Cloud services providers have optimized every aspect of running a datacenter. For example, Facebook released the Open Compute project in 2011 for Server and Data Center Technology. RackSpace launched the OpenStack initiative in late 2010, to standardize and share software for Compute (systems management, Storage, Media, Security, as well as Identity and Dashboard. Even managing systems at a hosting provider requires constant tuning of system management tools – whereas a Cloud service provider will take on this burden
- Benefit from the economies of scale that the Cloud vendors have created for themselves
Building data centers, finding cheap sources of power, buying and racking computers, creating high-bandwidth links to the Internet, etc. are all activities whose cost drops with volume. However, to me, the impact of price is much smaller than that of pure skills. The aforementioned tasks are becoming more and more complex, to the point where only the largest companies are capable of investing enough to keep up with the state-of-the-art.
In particular, Cloud vendors offer high-availability and recoverability “for free” – namely: free from a technical perspective, but not from a financial one.
- Ability to rapidly scale systems up or down according to load
This is one of the main theoretical benefits of the cloud. However, it requires a few architectural components to be in place:
(a) the software architecture has to be truly scalable and free of bottlenecks. For example, traditional N-tier architectures were advertised to be scalable because web servers could be added easily. Unfortunately, the database rapidly becomes the throttling component as the load rises. Scaling up traditional database sub-systems, while maintaining high-availability , is both difficult and expensive.
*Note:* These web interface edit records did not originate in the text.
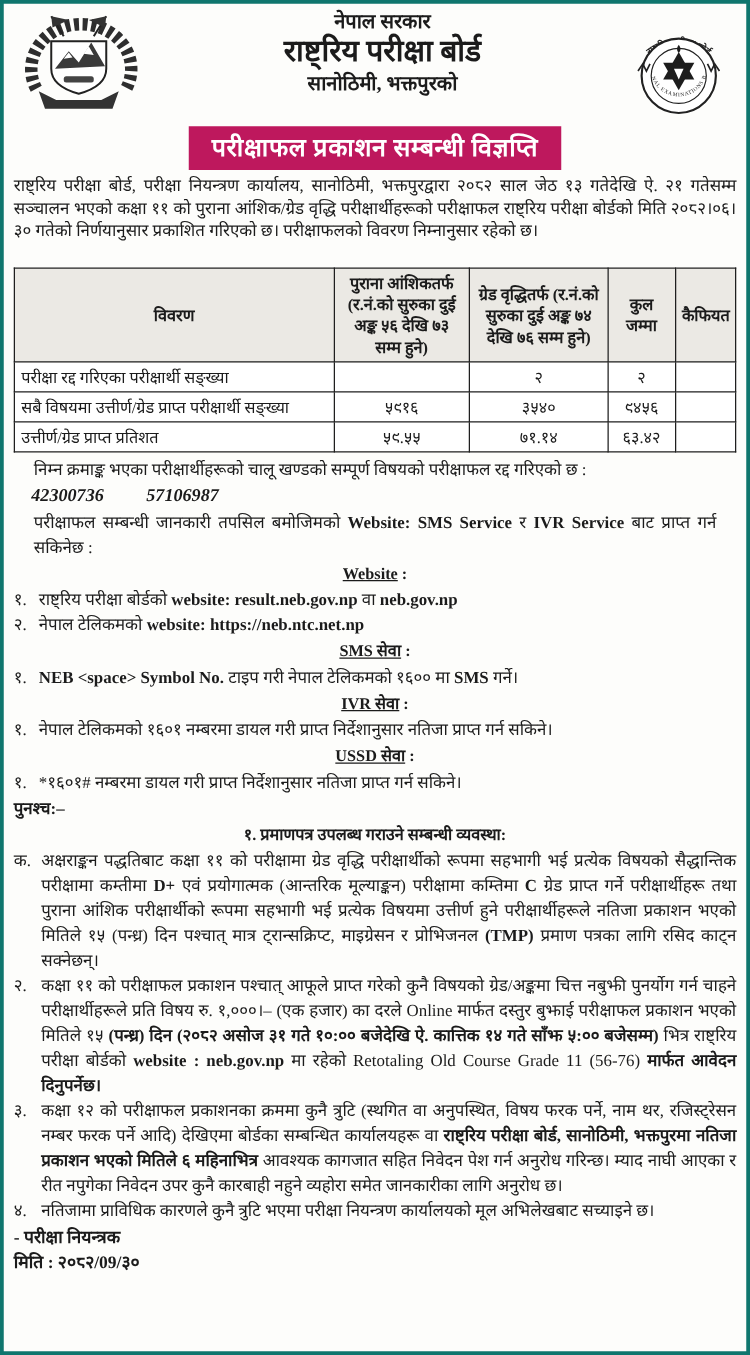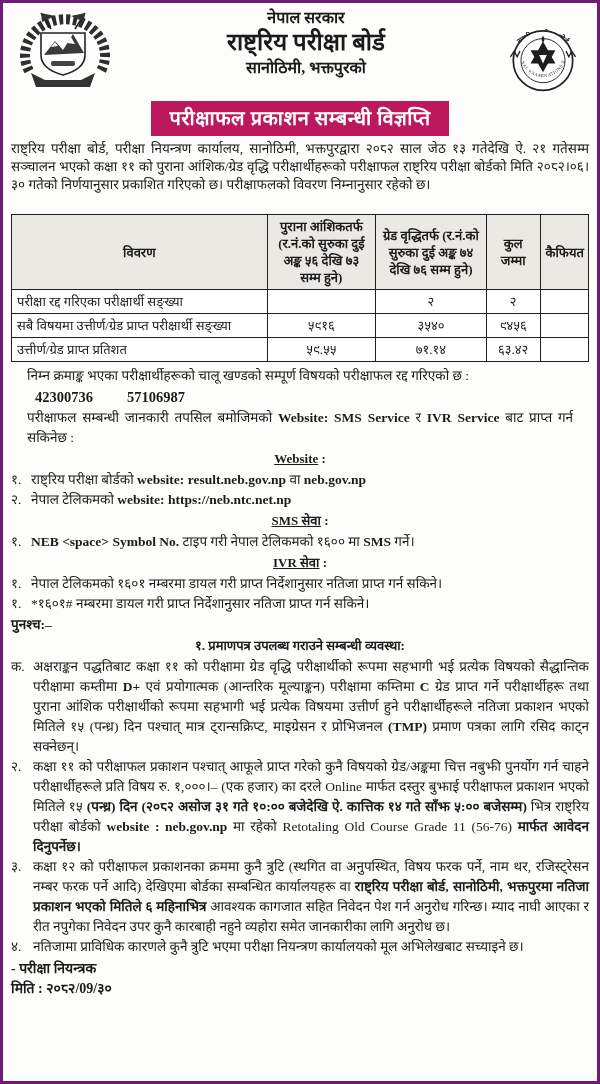--- a/index.html
+++ b/index.html
@@ -5,7 +5,7 @@
   html,body{margin:0;padding:0;background:#ffffff;}
   .page{
     position:relative;width:600px;height:1084px;box-sizing:border-box;
-    border:3px solid #701a75;background:#fdfdfb;color:#1b1b1b;
+    border:3px solid #0f766e;background:#fdfdfb;color:#1b1b1b;
     font-family:"Liberation Serif","DejaVu Serif",serif;
     padding:4px 8px;overflow:hidden;
   }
(b) Tools and algorithms are required to detect variations in load, and to provision/decommission the appropriate servers. This requires a good understanding of how each component of the system contributes to the performance of the whole system. The complexity increases when the performance of components does not behave linearly with load.
(c) Data repositories are slow and expensive to migrate. For example, doubling the size of a Cassandra (noSQL database) cluster is time consuming, uses a lot of bandwidth (for which the vendor may charge) and creates load on the nodes in the cluster.
- Ability to create/delete complete system instances (most useful to development and testing)
The Cloud definitely meets this promise for the front-end and business logic layers, but if an instance requires a large amount of data to be populated, you must either pay the time & cost at each deployment or keep the data tier up at all times. This being said, deploying complete instances in the Cloud is still a lot cheaper and faster than doing it in one’s data center, assuming it can be done at all.
- The Cloud is cheaper:
This is a simple proposition, with a complex answer. As we’ll examine in the next blog: figuring out pricing in the cloud is a lot more complex than adding the cost of servers.
Appreciating the business and technical drivers that motivate a migration to the Cloud will drive how we approach the next steps in the process: system architecture design, vendor selection, and pricing analysis. As always, different goals will lead to different outcomes.